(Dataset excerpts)
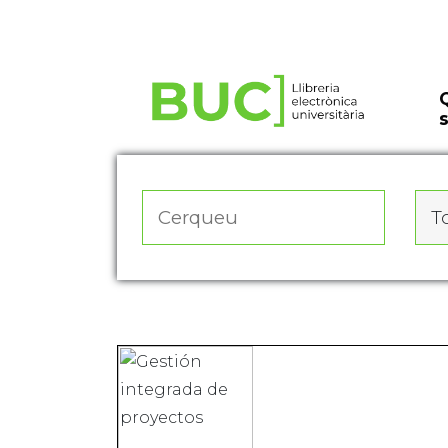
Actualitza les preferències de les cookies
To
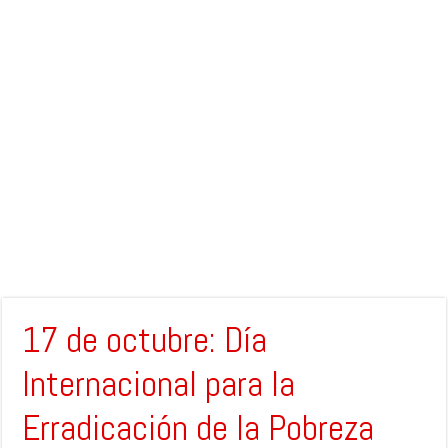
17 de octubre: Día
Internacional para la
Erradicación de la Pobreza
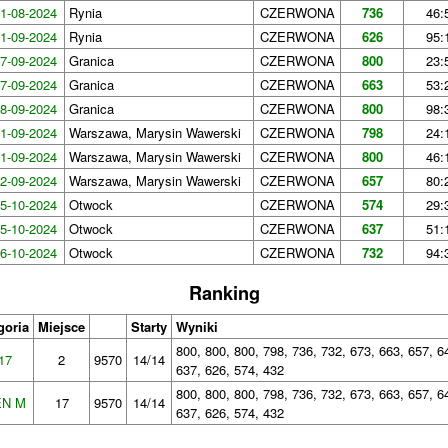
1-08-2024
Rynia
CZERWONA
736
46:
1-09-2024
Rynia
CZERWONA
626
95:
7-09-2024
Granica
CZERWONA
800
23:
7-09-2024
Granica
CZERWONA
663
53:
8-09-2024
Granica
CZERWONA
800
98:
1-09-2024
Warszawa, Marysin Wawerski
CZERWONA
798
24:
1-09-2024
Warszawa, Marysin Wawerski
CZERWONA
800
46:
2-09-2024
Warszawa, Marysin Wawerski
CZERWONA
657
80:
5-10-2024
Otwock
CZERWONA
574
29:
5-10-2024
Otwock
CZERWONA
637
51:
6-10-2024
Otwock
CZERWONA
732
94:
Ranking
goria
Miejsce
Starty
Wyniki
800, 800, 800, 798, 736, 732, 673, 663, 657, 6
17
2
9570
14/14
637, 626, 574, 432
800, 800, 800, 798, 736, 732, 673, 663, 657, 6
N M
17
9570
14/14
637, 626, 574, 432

---

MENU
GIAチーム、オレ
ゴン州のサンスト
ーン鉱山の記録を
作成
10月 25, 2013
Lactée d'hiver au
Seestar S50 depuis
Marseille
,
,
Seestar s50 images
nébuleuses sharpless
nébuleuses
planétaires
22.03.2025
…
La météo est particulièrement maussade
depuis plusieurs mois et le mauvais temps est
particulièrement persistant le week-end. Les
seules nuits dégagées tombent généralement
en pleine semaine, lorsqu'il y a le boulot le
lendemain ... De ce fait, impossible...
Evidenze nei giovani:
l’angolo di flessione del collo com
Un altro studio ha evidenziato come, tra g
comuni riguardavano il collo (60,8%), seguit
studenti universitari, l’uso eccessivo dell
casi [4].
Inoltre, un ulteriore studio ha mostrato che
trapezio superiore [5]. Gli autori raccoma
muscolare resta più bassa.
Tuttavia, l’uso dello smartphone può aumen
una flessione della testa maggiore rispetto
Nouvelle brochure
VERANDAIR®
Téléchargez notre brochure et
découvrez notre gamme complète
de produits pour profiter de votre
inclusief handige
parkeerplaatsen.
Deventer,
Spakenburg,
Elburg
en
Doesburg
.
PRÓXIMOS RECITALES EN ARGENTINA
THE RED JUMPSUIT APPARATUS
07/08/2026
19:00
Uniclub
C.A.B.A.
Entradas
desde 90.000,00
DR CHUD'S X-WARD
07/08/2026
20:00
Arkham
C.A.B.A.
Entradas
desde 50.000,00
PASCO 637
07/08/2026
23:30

---

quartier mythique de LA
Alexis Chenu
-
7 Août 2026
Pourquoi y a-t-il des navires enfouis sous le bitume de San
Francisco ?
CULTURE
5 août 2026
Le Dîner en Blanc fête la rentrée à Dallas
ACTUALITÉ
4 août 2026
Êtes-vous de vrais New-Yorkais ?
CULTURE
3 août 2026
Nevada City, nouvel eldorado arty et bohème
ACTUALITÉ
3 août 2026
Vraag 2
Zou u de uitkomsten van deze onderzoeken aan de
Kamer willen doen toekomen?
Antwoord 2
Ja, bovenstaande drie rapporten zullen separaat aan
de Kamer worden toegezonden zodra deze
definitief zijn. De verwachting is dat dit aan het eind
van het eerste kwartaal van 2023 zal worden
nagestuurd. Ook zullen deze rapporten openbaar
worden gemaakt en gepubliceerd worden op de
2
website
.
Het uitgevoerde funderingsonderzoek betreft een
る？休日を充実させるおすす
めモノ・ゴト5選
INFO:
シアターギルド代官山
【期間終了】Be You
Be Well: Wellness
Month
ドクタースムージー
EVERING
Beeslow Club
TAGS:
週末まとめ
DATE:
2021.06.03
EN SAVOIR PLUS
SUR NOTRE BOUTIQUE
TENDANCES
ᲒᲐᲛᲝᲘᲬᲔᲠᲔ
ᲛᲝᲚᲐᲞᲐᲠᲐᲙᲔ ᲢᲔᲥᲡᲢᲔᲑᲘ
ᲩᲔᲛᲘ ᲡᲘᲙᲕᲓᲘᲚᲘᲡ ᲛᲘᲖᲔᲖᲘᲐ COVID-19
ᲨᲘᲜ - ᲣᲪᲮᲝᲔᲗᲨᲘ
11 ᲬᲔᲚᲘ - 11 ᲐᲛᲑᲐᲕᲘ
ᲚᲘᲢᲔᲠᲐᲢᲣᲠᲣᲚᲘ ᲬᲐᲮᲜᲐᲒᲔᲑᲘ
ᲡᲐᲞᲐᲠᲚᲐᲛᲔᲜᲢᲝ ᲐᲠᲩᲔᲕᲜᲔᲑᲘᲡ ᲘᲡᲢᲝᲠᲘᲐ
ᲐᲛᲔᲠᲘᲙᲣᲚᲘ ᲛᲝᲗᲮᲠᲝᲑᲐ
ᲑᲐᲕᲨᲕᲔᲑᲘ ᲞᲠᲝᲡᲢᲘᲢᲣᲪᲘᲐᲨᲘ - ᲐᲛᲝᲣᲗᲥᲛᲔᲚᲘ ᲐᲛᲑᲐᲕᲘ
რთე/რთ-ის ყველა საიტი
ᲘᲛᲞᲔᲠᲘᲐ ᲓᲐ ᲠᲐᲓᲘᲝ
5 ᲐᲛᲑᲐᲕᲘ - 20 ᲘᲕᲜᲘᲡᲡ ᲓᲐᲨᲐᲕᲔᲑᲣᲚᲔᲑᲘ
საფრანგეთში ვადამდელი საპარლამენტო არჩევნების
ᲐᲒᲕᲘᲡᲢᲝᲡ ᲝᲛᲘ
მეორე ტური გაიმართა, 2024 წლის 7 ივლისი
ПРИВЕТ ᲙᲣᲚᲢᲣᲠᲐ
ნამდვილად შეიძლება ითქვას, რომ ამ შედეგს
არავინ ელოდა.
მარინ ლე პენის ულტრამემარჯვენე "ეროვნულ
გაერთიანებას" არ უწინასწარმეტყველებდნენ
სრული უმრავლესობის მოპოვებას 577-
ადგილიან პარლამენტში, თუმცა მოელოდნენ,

● Exercise
Look through the entries above for the word "zullen". Copy every line where it shows up.

● Response below
Ja, bovenstaande drie rapporten zullen separaat aan
nagestuurd. Ook zullen deze rapporten openbaar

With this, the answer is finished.